Every generation has it’s own challenges. The important thing is to listen to the Prophet, believe and know HIM, and live as He would want us to live. Being prepared physically and spiritually is essential.
I hope you are saving your comments to me, because you are writing a book about your life. Just in very small segments. I’d like to know more about that list in the first paragraph. I think fewer and fewer people have memories of those times, and you could help supply those for history. Plus, I entirely agree with you. Spiritual and physical preparation are the keys to living without fear.
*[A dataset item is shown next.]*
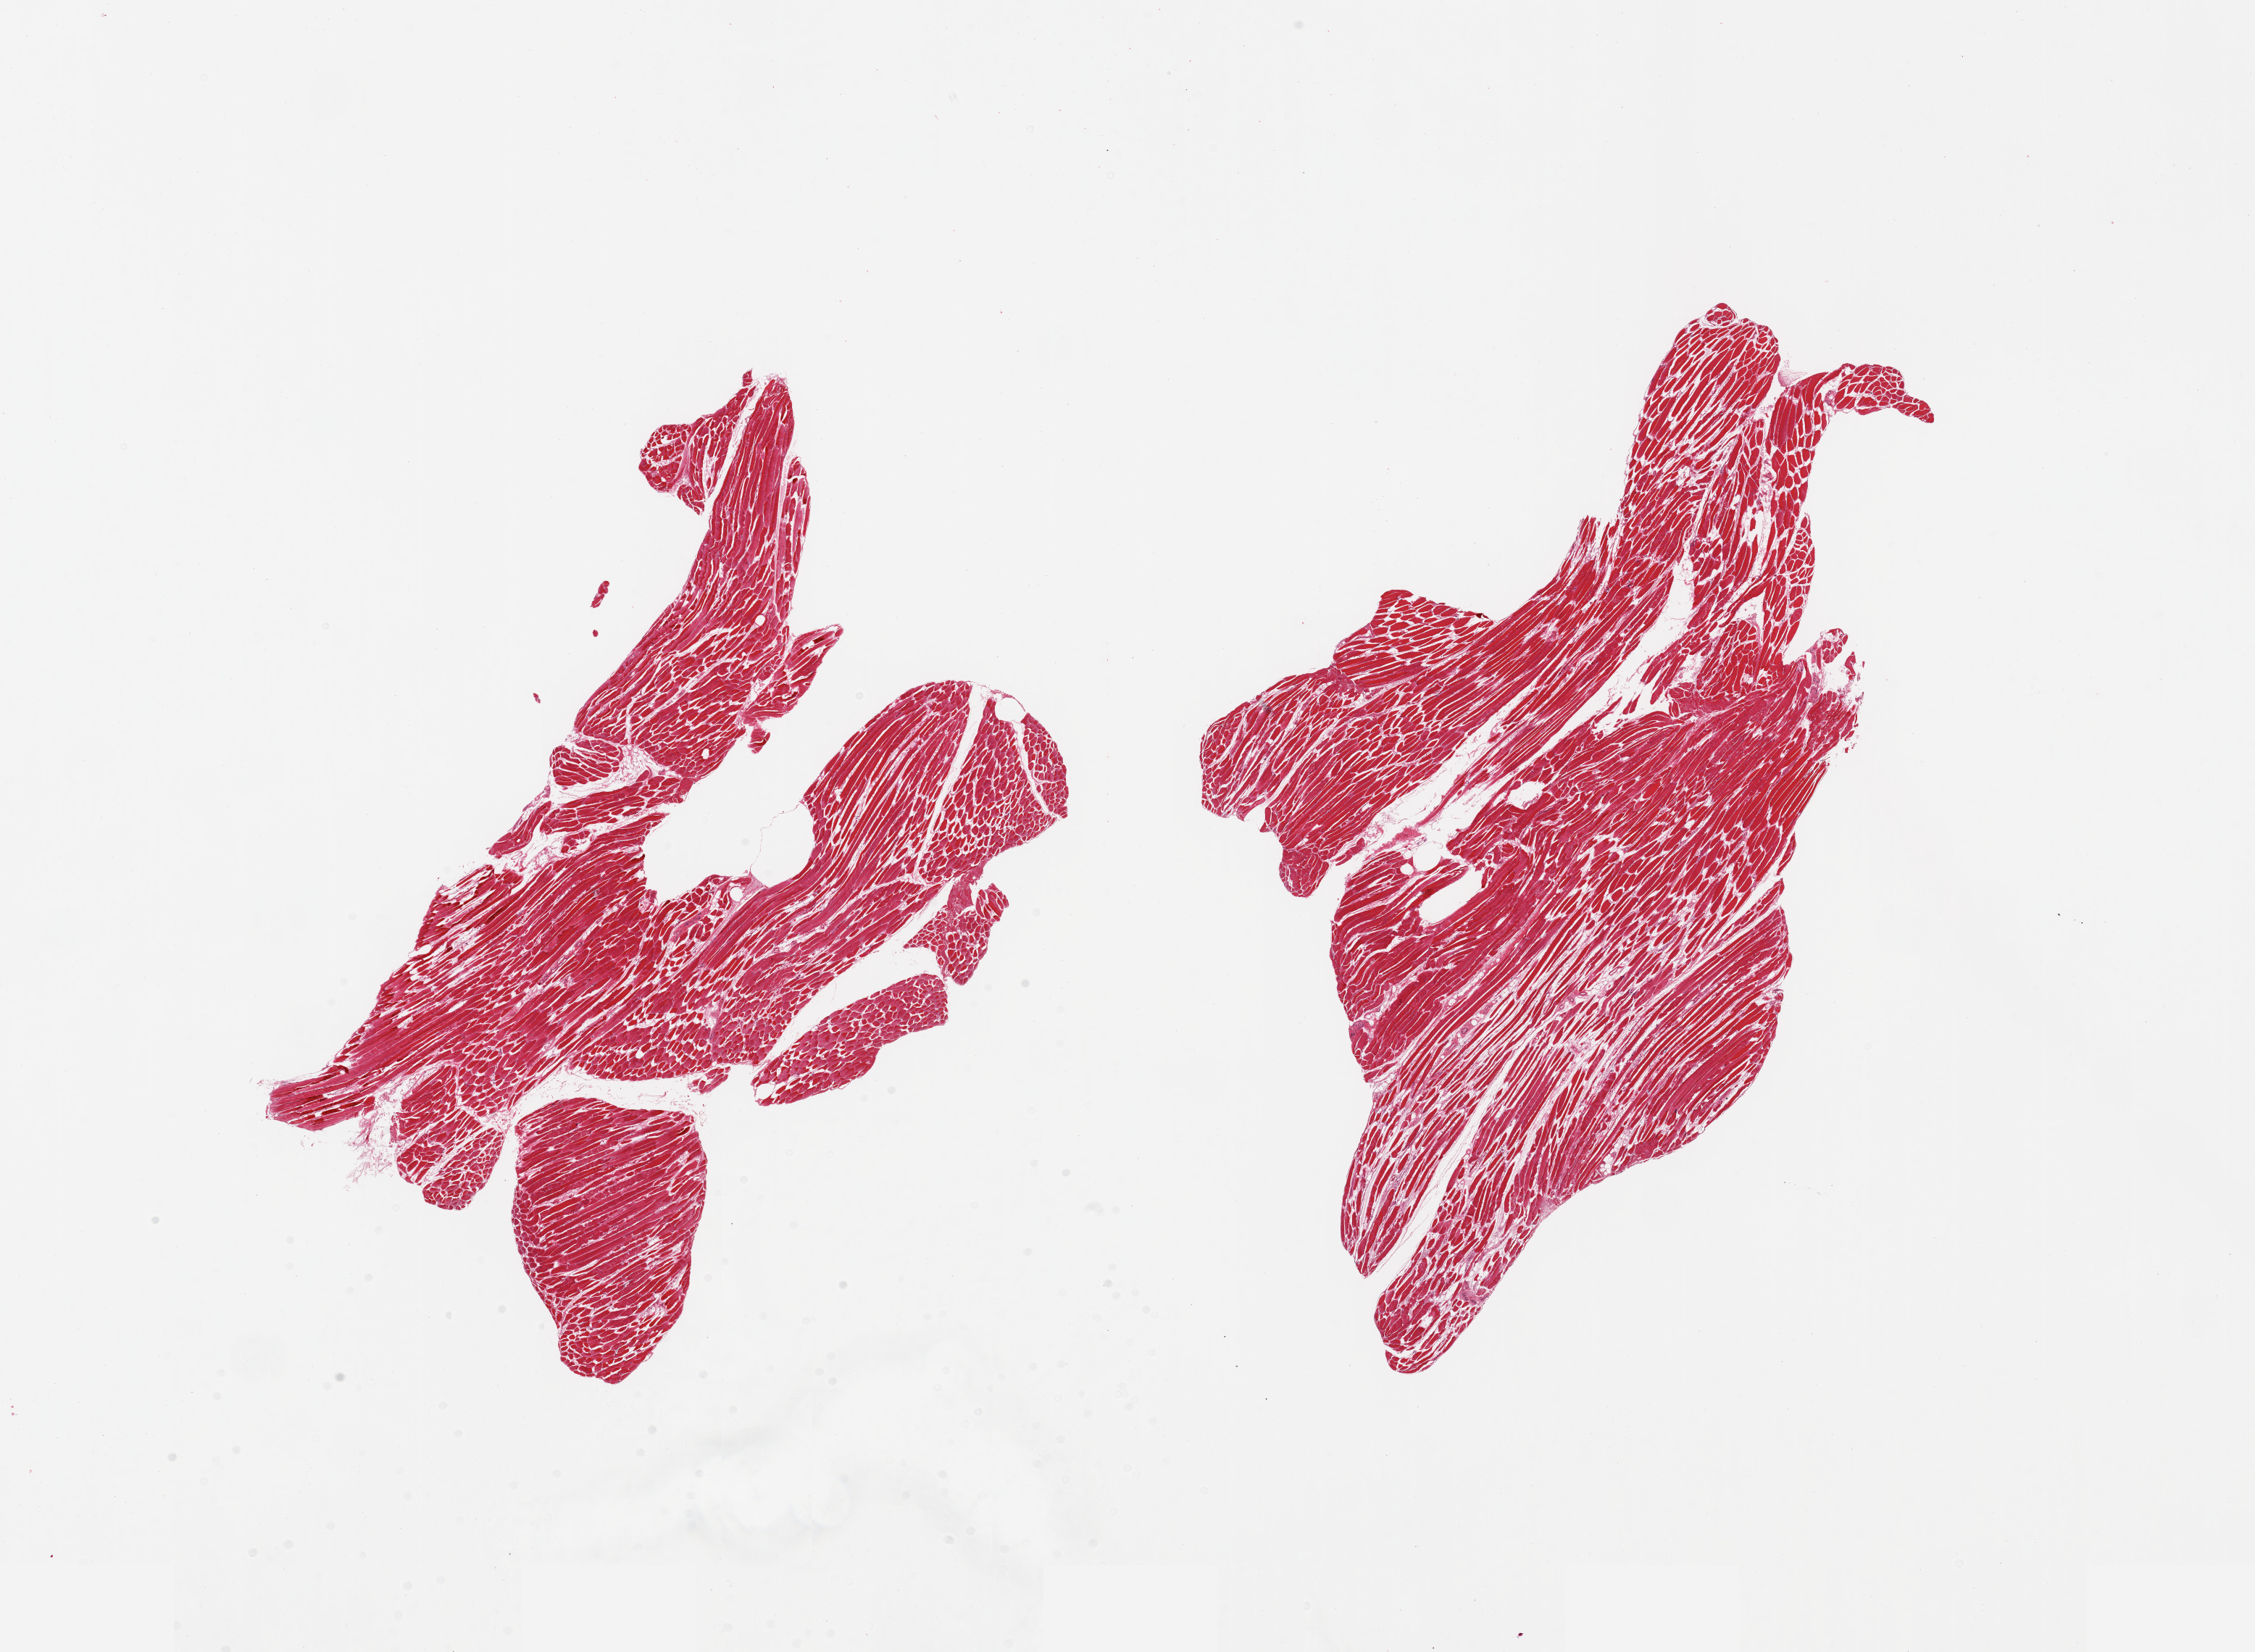
Digitized hematoxylin and eosin (H&E)-stained section — shown as a low-resolution overview of the whole scanned area (about 24.6 x 18.0 mm). PAXgene-fixed paraffin-embedded (PFPE) section. Section of skeletal muscle (target tissue). Donor tissue sample. Donor sex: male.
Review note (as recorded): 2 pieces; no fat content.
Janice, during the Korean War, 1955, my dad was assigned to Camp Desert Rock, Nevada for a gov’t program to make soldiers comfortable with the atomic bomb. They were sent out in the desert to watch the bombs explode about the same time you were huddled under your desk. They used brooms to brush the radiation dust off of each other. Things unimaginable now. He died at age 64 from radiation caused thyroid cancer, 24 years ago and I miss him every day. We’ve got a small minority of parents howling for us to stop wearing masks, but I think we should still do all we can. Even if it’s the equivalent of brooms brushing off dust, we’re still trying! Thanks again for making us all think and reflect! Nancy
I’m so sorry to hear that. Two of my college roommates lost their dads to bizarre cancers brought on by their work on the atom bomb at the Los Alamos labs. So many families affected forever.
Another wonderful story! I really think we are being prepared for what’s still to come. This made me feel fortunate that this pandemic is really minor compared to illnesses that could be more merciless where our children and grandchildren are concerned. I was lucky enough to be born after the polio vaccine was available but t by much. Love you and your stories, Janice!
I love reading about your daughter’s mission. She’s such a great person. I guess we all hope for our children and grandchildren to be watched over by angels. At least that’s what I pray for daily.